Venture capitalists are higher risk investors and, in accepting these higher risks, they desire a higher return on their investment. The venture capitalist manages the risk/reward ratio by only investing in businesses that fit their investment criteria and after having completed extensive due diligence.

Venture capitalists have differing operating approaches. These differences may relate to the location of the business, the size of the investment, the stage of the company, industry specialisation, structure of the investment and involvement of the venture capitalists in the company's activities. The entrepreneur should not be discouraged if one venture capitalist does not wish to proceed with an investment in the company. The rejection may not be a reflection of the quality of the business, but rather a matter of the business not fitting with the venture capitalist's particular investment criteria.

Venture capital is not suitable for all businesses, as a venture capitalist typically seeks:

Superior Businesses

Venture capitalists look for companies with superior products or services targeted at fast-growing or untapped markets with a defensible strategic position. Alternatively, for leveraged management buyouts, they are seeking companies with high borrowing capacity, stability of earnings and an ability to generate surplus cash to quickly repay debt.
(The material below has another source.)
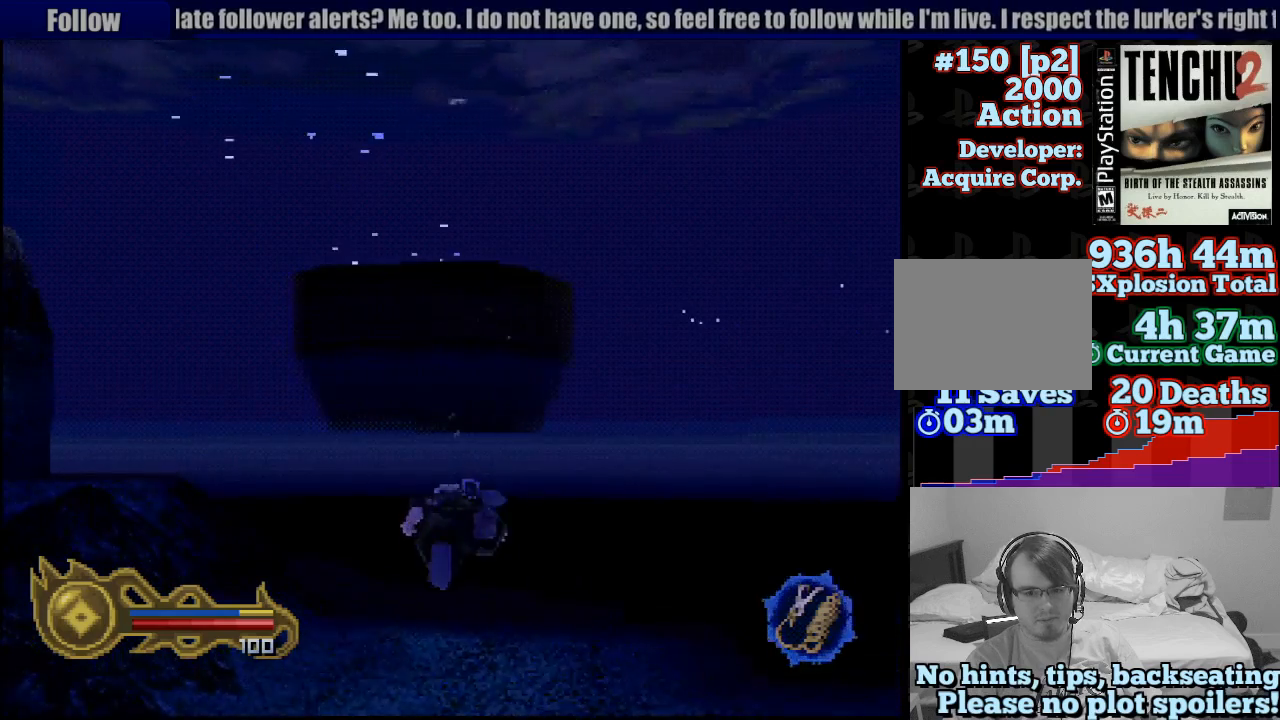
{"dt_ms": 500, "buttons": ["CROSS"], "left_stick": "left", "right_stick": "center", "button_events": [[17, "CROSS", "up"], [83, "CROSS", "down"], [217, "CROSS", "up"], [283, "CROSS", "down"], [400, "CROSS", "up"], [467, "CROSS", "down"]]}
Quality and Depth of Management

Venture capitalists must be confident that the firm has the quality and depth in the management team to achieve its aspirations. Venture capitalists seldom seek managerial control; rather, they want to add value to the investment where they have particular skills including fundraising, mergers and acquisitions, international marketing and networks.

Corporate Governance and Structure

In many ways the introduction of a venture capitalist is preparatory to a public listing. The venture capitalist will want to ensure that the investee company has the willingness to adopt modern corporate governance standards, such as non-executive directors, including a representative of the venture capitalist.
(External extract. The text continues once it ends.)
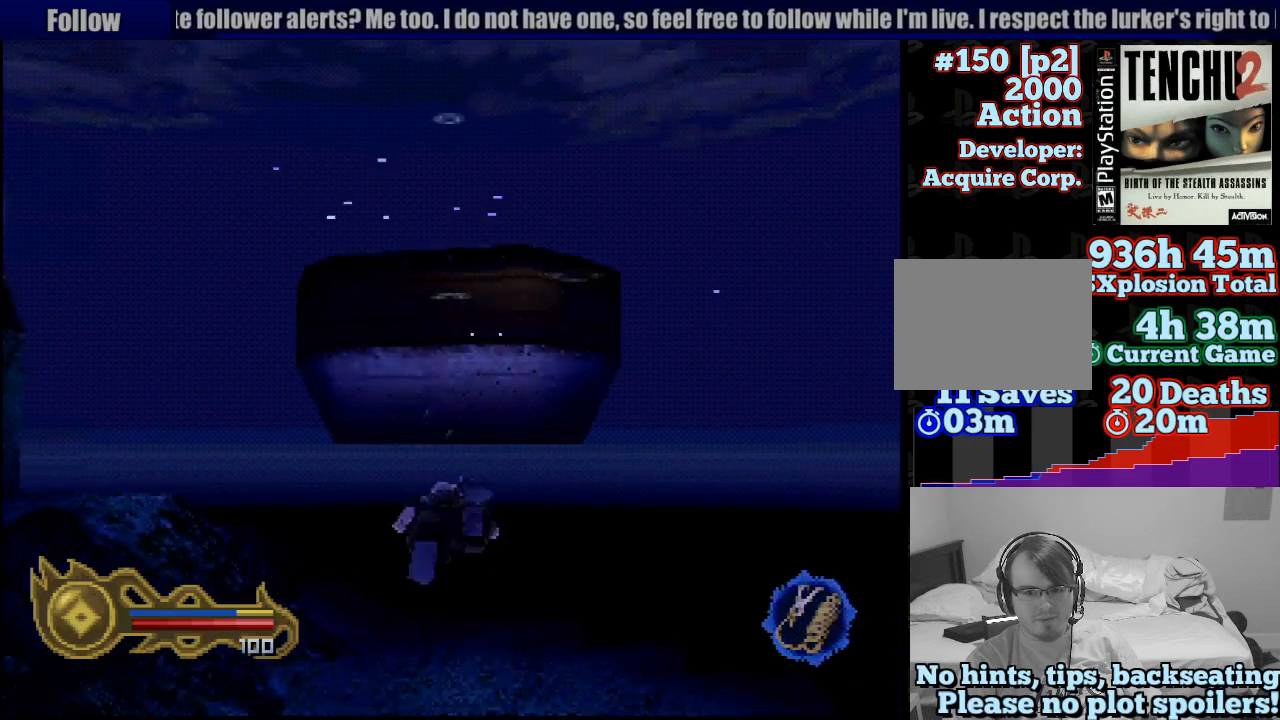
{"dt_ms": 500, "buttons": [], "left_stick": "center", "right_stick": "center", "button_events": [[17, "CROSS", "down"], [100, "CROSS", "up"], [183, "CROSS", "down"], [267, "CROSS", "up"], [400, "CROSS", "down"], [433, "CROSS", "up"]]}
Venture capitalists are put off by complex corporate structures without a clear ownership and where personal and business assets are merged.

Appropriate Investment Structure

As well as the requirement of being an attractive business opportunity, the venture capitalist will also be seeking to structure a satisfactory deal to produce the anticipated financial returns to investors. Entrepreneurs should not view this as a negative though. No two deals are exactly the same and there are many types of investment structures and mechanisms that can be used to ensure that all of the parties involved end up with a satisfactory deal.

An Exit Plan

Lastly, venture capitalists look for clear exit routes for their investment such as public listing or a third-party acquisition of the investee company.